** EXERCISE DETAILS **
Below are records to be transcribed exactly; any pictures should be left out.

** Records from a data source **
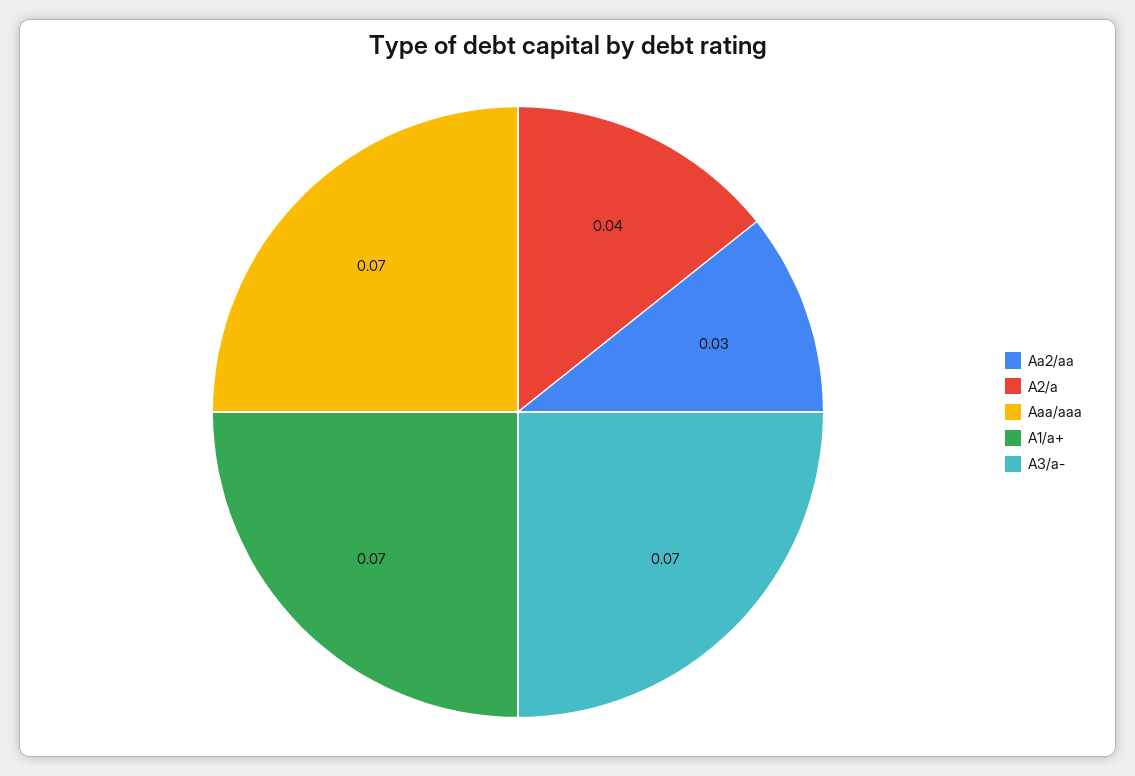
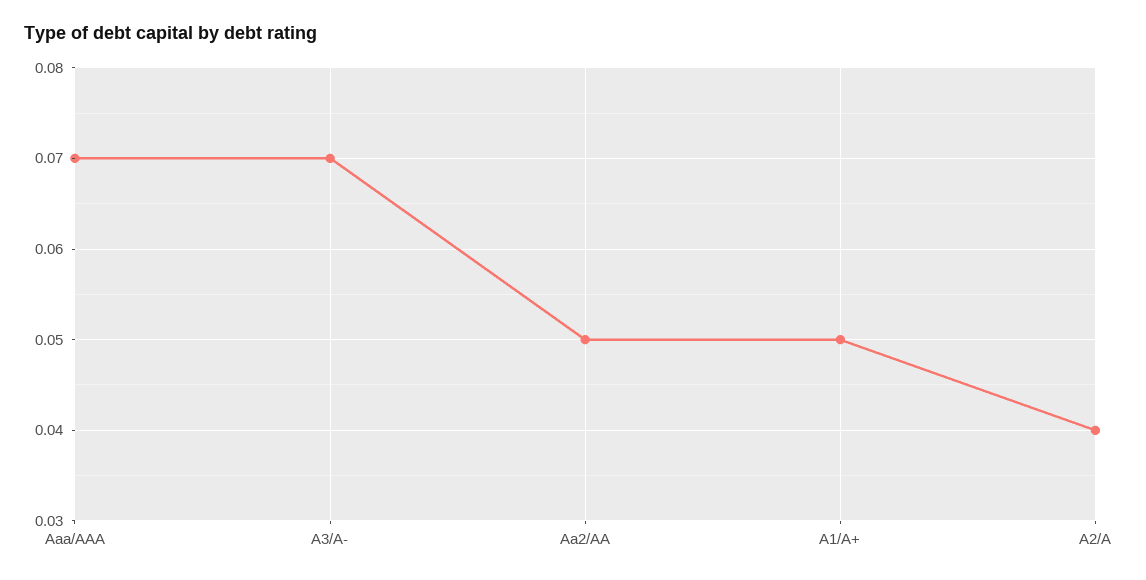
  {
-   "Aa2/aa": 0.03,
+   "Aa2/aa": 0.05,
    "A2/a": 0.04,
    "Aaa/aaa": 0.07,
-   "A1/a+": 0.07,
+   "A1/a+": 0.05,
    "A3/a-": 0.07
  }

** YOUR RESPONSE **
  {
-   "Aa2/aa": 0.03,
+   "Aa2/aa": 0.05,
    "A2/a": 0.04,
    "Aaa/aaa": 0.07,
-   "A1/a+": 0.07,
+   "A1/a+": 0.05,
    "A3/a-": 0.07
  }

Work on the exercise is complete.